= Job =
Restate, exactly as written, the entries below from the line that holds "Terminator Resistance" through the line that holds "天神店で鑑定）で開催しています。". Pictures are not part of the copy.

= Dataset excerpts =
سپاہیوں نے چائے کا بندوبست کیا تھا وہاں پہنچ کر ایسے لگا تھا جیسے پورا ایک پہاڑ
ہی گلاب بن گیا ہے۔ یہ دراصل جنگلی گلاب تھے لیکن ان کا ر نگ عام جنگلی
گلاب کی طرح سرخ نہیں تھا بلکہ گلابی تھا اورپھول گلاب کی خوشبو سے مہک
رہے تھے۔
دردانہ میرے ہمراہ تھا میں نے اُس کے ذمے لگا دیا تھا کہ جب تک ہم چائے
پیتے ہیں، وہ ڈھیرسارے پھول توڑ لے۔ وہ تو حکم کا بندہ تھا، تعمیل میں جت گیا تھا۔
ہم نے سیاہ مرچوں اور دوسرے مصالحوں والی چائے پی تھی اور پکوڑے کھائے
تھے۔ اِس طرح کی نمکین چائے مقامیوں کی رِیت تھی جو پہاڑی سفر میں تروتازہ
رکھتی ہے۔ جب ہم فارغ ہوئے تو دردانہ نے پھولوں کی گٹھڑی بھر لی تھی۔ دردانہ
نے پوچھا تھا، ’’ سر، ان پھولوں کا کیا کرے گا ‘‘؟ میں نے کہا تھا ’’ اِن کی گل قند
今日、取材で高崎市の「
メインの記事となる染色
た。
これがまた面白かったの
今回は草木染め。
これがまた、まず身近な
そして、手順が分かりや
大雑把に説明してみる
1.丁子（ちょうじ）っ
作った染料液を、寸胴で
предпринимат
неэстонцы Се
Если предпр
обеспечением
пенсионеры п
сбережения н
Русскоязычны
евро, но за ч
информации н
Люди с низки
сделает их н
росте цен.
==
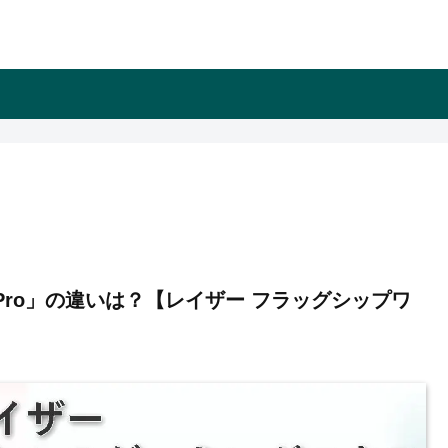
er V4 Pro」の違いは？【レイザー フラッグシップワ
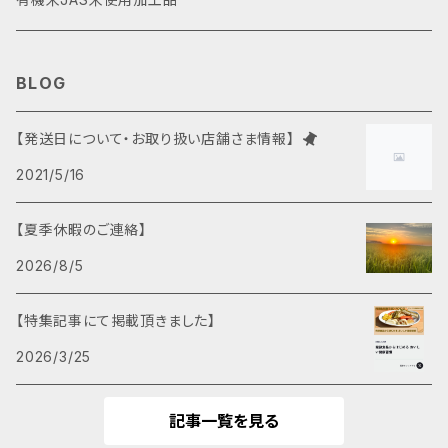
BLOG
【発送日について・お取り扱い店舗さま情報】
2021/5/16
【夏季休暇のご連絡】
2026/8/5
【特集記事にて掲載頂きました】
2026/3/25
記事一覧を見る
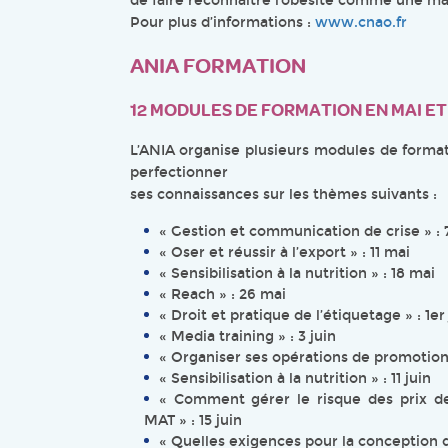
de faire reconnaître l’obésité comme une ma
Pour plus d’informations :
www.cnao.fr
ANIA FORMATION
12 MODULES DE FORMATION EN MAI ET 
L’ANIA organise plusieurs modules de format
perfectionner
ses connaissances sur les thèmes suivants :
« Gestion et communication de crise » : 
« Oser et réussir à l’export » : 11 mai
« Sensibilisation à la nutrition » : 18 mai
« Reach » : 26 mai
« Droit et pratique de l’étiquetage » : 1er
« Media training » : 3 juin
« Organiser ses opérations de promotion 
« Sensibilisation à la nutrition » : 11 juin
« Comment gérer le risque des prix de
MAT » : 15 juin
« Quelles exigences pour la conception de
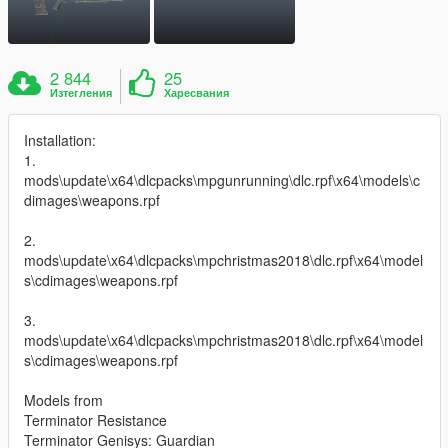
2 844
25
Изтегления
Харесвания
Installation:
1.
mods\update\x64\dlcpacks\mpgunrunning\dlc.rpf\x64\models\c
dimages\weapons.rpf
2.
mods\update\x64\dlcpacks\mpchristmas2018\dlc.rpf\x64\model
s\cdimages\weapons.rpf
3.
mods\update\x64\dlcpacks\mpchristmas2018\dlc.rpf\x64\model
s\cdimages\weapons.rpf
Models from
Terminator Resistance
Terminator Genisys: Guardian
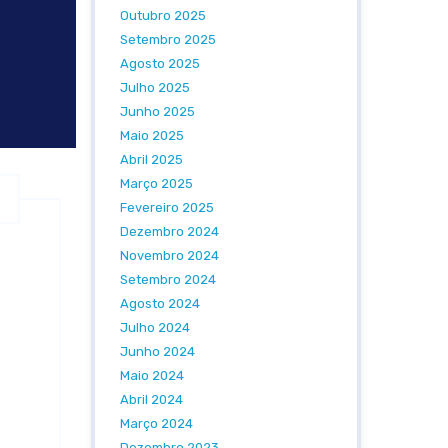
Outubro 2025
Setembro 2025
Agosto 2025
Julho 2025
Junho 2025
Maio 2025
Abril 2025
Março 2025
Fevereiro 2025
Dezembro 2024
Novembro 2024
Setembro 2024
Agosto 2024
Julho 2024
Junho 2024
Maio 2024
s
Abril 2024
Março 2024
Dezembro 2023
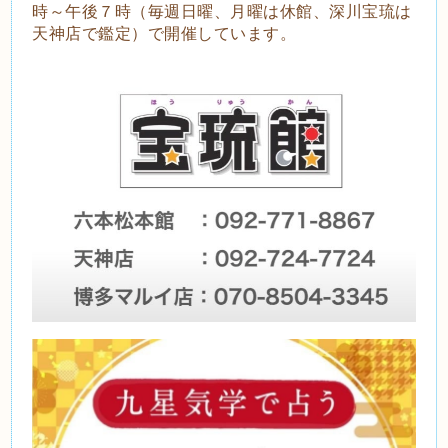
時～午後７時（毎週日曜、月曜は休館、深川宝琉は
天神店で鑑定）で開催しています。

= Expected output =
Terminator Resistance
Terminator Genisys: Guardian
Outubro 2025
Setembro 2025
Agosto 2025
Julho 2025
Junho 2025
Maio 2025
Abril 2025
Março 2025
Fevereiro 2025
Dezembro 2024
Novembro 2024
Setembro 2024
Agosto 2024
Julho 2024
Junho 2024
Maio 2024
s
Abril 2024
Março 2024
Dezembro 2023
時～午後７時（毎週日曜、月曜は休館、深川宝琉は
天神店で鑑定）で開催しています。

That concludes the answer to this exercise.